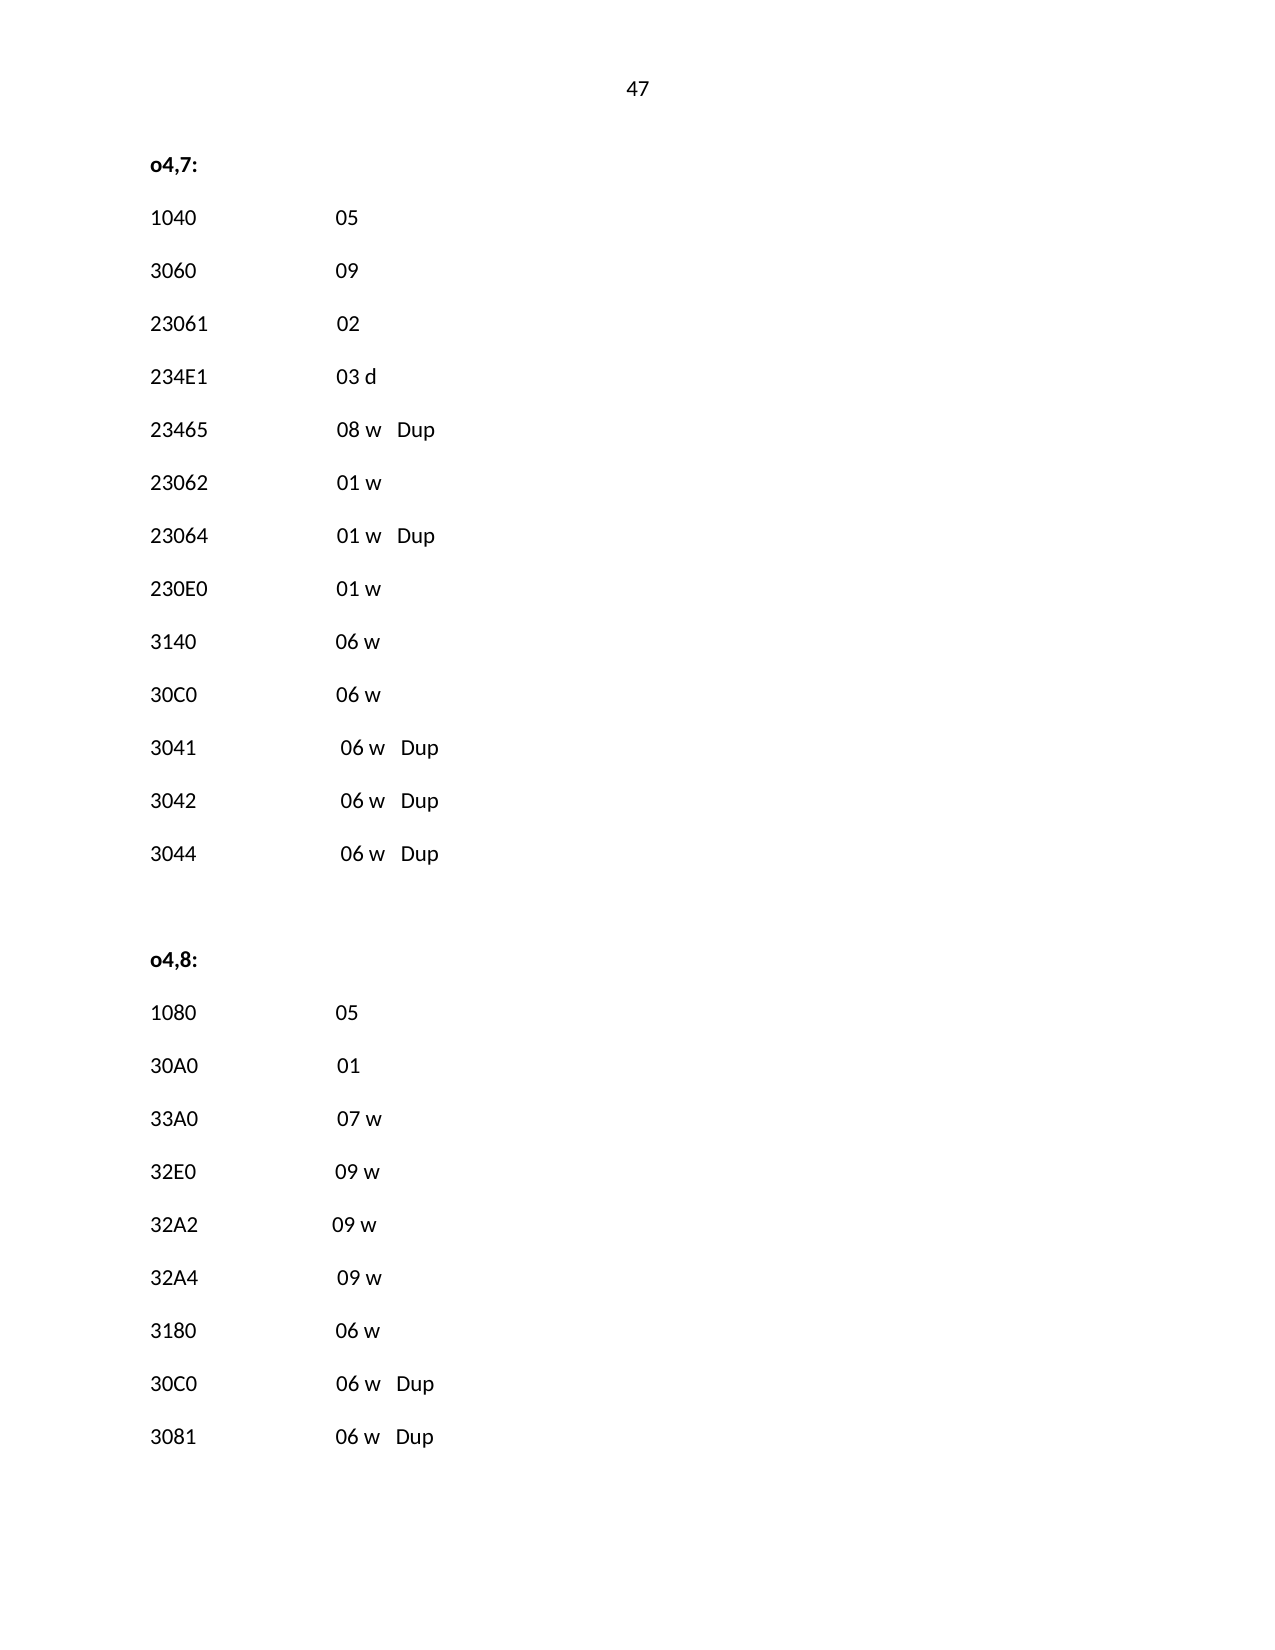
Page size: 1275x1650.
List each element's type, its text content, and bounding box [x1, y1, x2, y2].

text 23465 08 w Dup [150, 415, 1125, 443]
text 3081 06 w Dup [150, 1422, 1125, 1451]
text 23062 01 w [150, 468, 1125, 496]
text o4,8: [150, 945, 1125, 973]
text 230E0 01 w [150, 574, 1125, 602]
text 3042 06 w Dup [150, 786, 1125, 814]
text 3041 06 w Dup [150, 733, 1125, 761]
text 3044 06 w Dup [150, 839, 1125, 867]
text 23064 01 w Dup [150, 521, 1125, 549]
text 30C0 06 w [150, 680, 1125, 708]
text 3060 09 [150, 256, 1125, 284]
text 32A2 09 w [150, 1210, 1125, 1238]
text 3180 06 w [150, 1316, 1125, 1344]
text o4,7: [150, 150, 1125, 178]
text 33A0 07 w [150, 1104, 1125, 1132]
text 30A0 01 [150, 1051, 1125, 1079]
text 23061 02 [150, 309, 1125, 337]
text 32A4 09 w [150, 1263, 1125, 1291]
text 32E0 09 w [150, 1157, 1125, 1185]
text 1040 05 [150, 203, 1125, 231]
text 3140 06 w [150, 627, 1125, 655]
text 30C0 06 w Dup [150, 1369, 1125, 1397]
text 1080 05 [150, 998, 1125, 1026]
text 234E1 03 d [150, 362, 1125, 390]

**TO DO:** All of the data must be given again exactly, without the pictures.

**OUTPUT BELOW:**
Page size: 1275x1650.
List each element's type, its text content, and bounding box [x1, y1, x2, y2].

text 23465 08 w Dup [150, 415, 1125, 443]
text 3081 06 w Dup [150, 1422, 1125, 1451]
text 23062 01 w [150, 468, 1125, 496]
text o4,8: [150, 945, 1125, 973]
text 230E0 01 w [150, 574, 1125, 602]
text 3042 06 w Dup [150, 786, 1125, 814]
text 3041 06 w Dup [150, 733, 1125, 761]
text 3044 06 w Dup [150, 839, 1125, 867]
text 23064 01 w Dup [150, 521, 1125, 549]
text 30C0 06 w [150, 680, 1125, 708]
text 3060 09 [150, 256, 1125, 284]
text 32A2 09 w [150, 1210, 1125, 1238]
text 3180 06 w [150, 1316, 1125, 1344]
text o4,7: [150, 150, 1125, 178]
text 33A0 07 w [150, 1104, 1125, 1132]
text 30A0 01 [150, 1051, 1125, 1079]
text 23061 02 [150, 309, 1125, 337]
text 32A4 09 w [150, 1263, 1125, 1291]
text 32E0 09 w [150, 1157, 1125, 1185]
text 1040 05 [150, 203, 1125, 231]
text 3140 06 w [150, 627, 1125, 655]
text 30C0 06 w Dup [150, 1369, 1125, 1397]
text 1080 05 [150, 998, 1125, 1026]
text 234E1 03 d [150, 362, 1125, 390]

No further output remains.